The message of The Giver is slightly more optimistic: by the end of the novel, we believe that Jonas has taken a major step toward awakening his community to the rich possibilities of life. The novel is also slightly less realistic: although the technological advances that allow the community to function are scientifically feasible, the relationship between Jonas and the Giver has magical overtones. But Lowry’s dystopian society shares many aspects with those of 1984 and Brave New World: the dissolution of close family connections and loyalty; the regulation or repression of sexuality; the regulation of careers, marriages, and reproduction; the subjugation of the individual to the community; and constant government monitoring of individual behavior.

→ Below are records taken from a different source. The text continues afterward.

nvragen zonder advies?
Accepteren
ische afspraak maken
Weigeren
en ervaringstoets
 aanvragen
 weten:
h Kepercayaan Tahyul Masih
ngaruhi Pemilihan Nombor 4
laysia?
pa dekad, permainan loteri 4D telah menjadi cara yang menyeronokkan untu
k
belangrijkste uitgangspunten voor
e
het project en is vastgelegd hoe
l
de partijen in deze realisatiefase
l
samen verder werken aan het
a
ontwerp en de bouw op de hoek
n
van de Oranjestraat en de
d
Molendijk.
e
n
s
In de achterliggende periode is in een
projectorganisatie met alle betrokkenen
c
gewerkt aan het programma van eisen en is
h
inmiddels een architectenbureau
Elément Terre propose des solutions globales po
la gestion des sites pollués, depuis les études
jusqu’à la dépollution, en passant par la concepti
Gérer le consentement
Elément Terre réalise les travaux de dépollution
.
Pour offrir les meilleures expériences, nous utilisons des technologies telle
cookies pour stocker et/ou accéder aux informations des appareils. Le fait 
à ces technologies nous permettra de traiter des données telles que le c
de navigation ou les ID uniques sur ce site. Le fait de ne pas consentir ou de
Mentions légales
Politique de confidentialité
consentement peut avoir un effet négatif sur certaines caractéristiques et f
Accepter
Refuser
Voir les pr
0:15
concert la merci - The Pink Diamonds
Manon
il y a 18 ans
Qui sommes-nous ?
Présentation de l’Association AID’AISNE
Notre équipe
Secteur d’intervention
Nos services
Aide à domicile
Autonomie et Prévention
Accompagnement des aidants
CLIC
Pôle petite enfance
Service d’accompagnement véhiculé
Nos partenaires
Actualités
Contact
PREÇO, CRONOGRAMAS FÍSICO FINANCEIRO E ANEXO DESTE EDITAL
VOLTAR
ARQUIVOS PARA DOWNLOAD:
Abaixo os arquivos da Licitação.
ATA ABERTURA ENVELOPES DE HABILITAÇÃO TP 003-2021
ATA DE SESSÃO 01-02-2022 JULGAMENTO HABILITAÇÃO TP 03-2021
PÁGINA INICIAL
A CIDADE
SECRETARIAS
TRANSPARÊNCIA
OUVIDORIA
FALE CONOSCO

The Giver was published in 1993, a time when public consciousness of political correctness was at a peak, and this historical context is interestingly echoed in some aspects of the society that Lowry portrays. One of the most prominent debates surrounding political correctness was—and is—the value of celebrating differences between people versus the value of making everyone in a society feel that they belong. The society in The Giver’s emphasis on “Sameness” can be seen as a critique of the politically correct tendency to ignore significant differences between individuals in order to avoid seeming prejudiced or discriminatory. At the same time, the society refuses to tolerate major differences between individuals at all: people who cannot be easily assimilated into the society are released. Lowry suggests that while tolerance is essential, it should never be achieved at the expense of true diversity.

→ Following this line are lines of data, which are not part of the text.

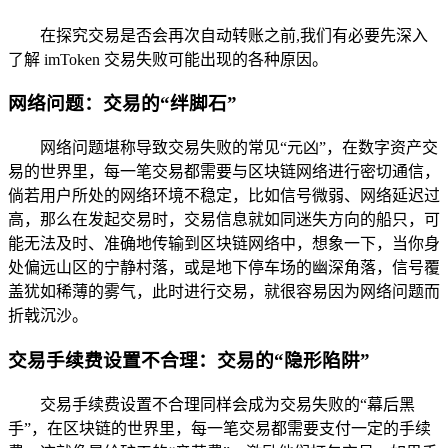
在探究交易是否会再次自动转账之前,我们有必要先深入
了解 imToken 交易失败可能出现的各种原因。
网络问题：交易的“绊脚石”
网络问题堪称导致交易失败的常见“元凶”，在数字资产交
易的世界里，每一笔交易都需要与区块链网络进行密切通信，
倘若用户所处的网络环境不稳定，比如信号微弱、网络延迟过
高，那么在发起交易时，交易信息就如同迷失方向的船只，可
能无法及时、准确地传输到区块链网络中，想象一下，当你身
处偏远山区的宁静村落，或是地下停车场的幽深角落，信号覆
盖犹如稀薄的雾气，此时进行交易，就很容易因为网络问题而
折戟沉沙。
交易手续费设置不合理：交易的“隐形陷阱”
交易手续费设置不合理同样会成为交易失败的“幕后黑
手”，在区块链的世界里，每一笔交易都需要支付一定的手续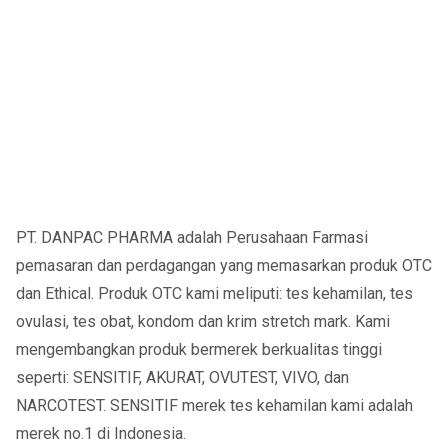
PT. DANPAC PHARMA adalah Perusahaan Farmasi
pemasaran dan perdagangan yang memasarkan produk OTC
dan Ethical. Produk OTC kami meliputi: tes kehamilan, tes
ovulasi, tes obat, kondom dan krim stretch mark. Kami
mengembangkan produk bermerek berkualitas tinggi
seperti: SENSITIF, AKURAT, OVUTEST, VIVO, dan
NARCOTEST. SENSITIF merek tes kehamilan kami adalah
merek no.1 di Indonesia.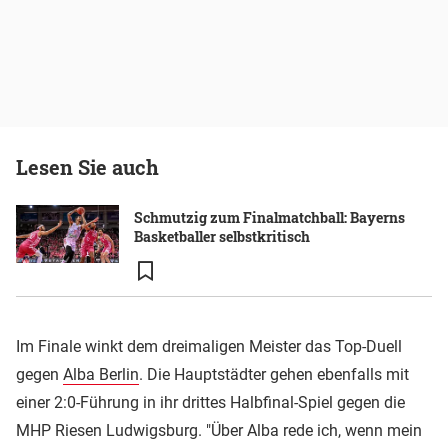
Lesen Sie auch
Schmutzig zum Finalmatchball: Bayerns
Basketballer selbstkritisch
Im Finale winkt dem dreimaligen Meister das Top-Duell
gegen
Alba Berlin
. Die Hauptstädter gehen ebenfalls mit
einer 2:0-Führung in ihr drittes Halbfinal-Spiel gegen die
MHP Riesen Ludwigsburg. "Über Alba rede ich, wenn mein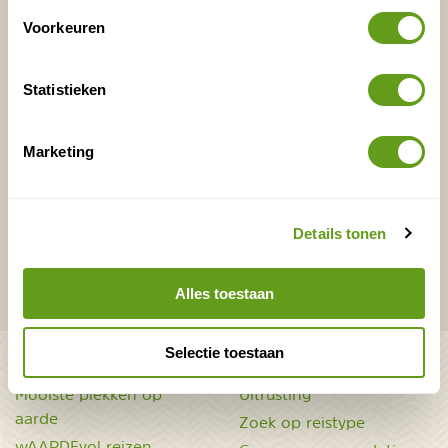
Voorkeuren
E-mailadres*
Waar ligt je interesse?
Statistieken
Nederland
Europa
Ver weg
Marketing
VERZENDEN
Details tonen
Onontdekte plekjes en leuke aanbiedingen voor
Alles toestaan
overnachtingen en vakanties in de natuur!
Selectie toestaan
Bekijk ook
Mooiste plekken op
Uitrusting
aarde
Zoek op reistype
wAARDEvol reizen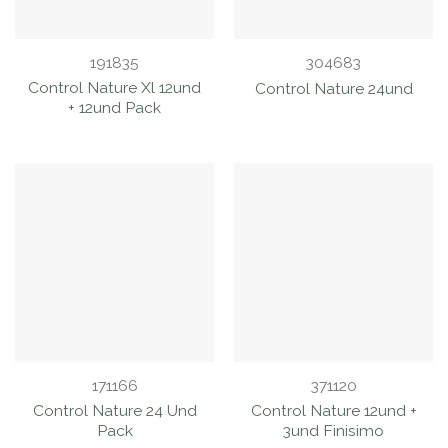
191835
304683
Control Nature Xl 12und
Control Nature 24und
+ 12und Pack
171166
371120
Control Nature 24 Und
Control Nature 12und +
Pack
3und Finisimo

In The Giver, Lowry tackles other issues that emerged as significant social questions in the early 1990s. The anti-abortion versus pro-life controversy raged hotly, and new questions arose concerning the ethics of a family’s right to choose to end the life of a terminally ill family member (euthanasia) and an individual’s right to end his or her own life (assisted suicide). Questions about reproductive rights and the nature of the family unit also arose due to advances in genetic and reproductive technology. Books such as Hillary Clinton’s It Takes a Village and increased press coverage of single parents, extended families, gay parents, and community child-rearing raised complex questions about the forms families could take and the ways they could work.

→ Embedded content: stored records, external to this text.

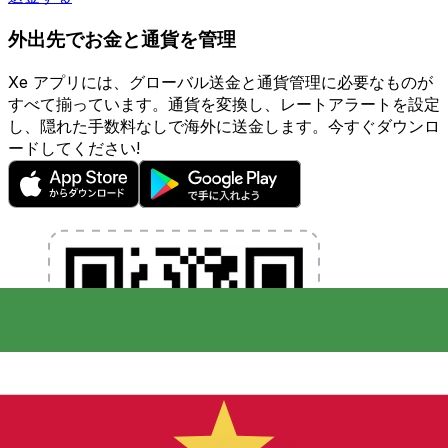
外出先でお金と通貨を管理
Xe アプリには、グローバル送金と通貨管理に必要なものが
すべて揃っています。通貨を変換し、レートアラートを設定
し、隠れた手数料なしで海外に送金します。今すぐダウンロ
ードしてください!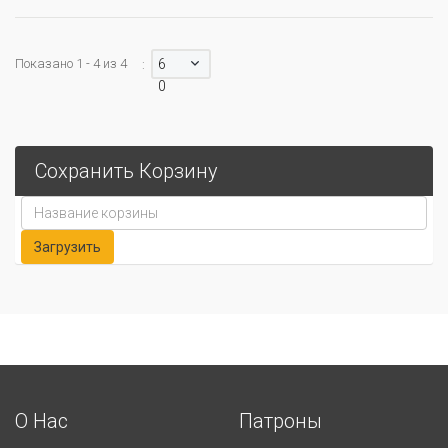
Показано 1 - 4 из 4
6
:
0
Сохранить Корзину
О Нас
Патроны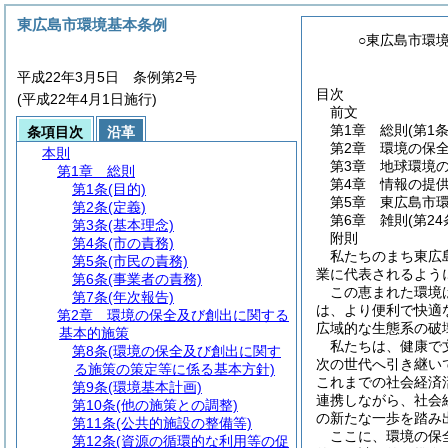
東広島市環境基本条例
○東広島市環
平成22年3月5日 条例第2号
目次
(平成22年4月1日施行)
前文
第1章
総則
(第1
条項目次
沿革
第2章
環境の保
本則
第3章
地球環境
第1章
総則
第4章
情報の提
第1条
(目的)
第5章
東広島市
第2条
(定義)
第6章
雑則
(第24
第3条
(基本理念)
附則
第4条
(市の責務)
私たちのまち東広
第5条
(市民の責務)
業に代表されるよう
第6条
(事業者の責務)
この恵まれた環境
第7条
(年次報告)
は、より便利で快適
第2章
環境の保全及び創出に関する
広域的な生態系の破
基本的施策
私たちは、健康で
第8条
(環境の保全及び創出に関す
次の世代へ引き継い
る施策の策定等に係る基本方針)
これまでの社会経済
第9条
(環境基本計画)
連携しながら、社会
第10条
(他の施策との調整)
の新たな一歩を踏み
第11条
(公共的施設の整備等)
ここに、環境の保
第12条
(資源の循環的な利用等の促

Lowry’s willingness to take on these issues in The Giver, as well as her insistence on treating all aspects of life in the community, has made The Giver one of the most frequently censored books in school libraries and curricula. Some parents are upset by the novel’s depictions of sexuality and violence, and feel that their middle-school and high-school aged children are unprepared to deal with issues like euthanasia and suicide. Ironically, their desire to protect their children from these realities is not dissimilar to the novel’s community’s attempts to keep its citizens ignorant about—and safe from—sex, violence, and pain, both physical and psychological.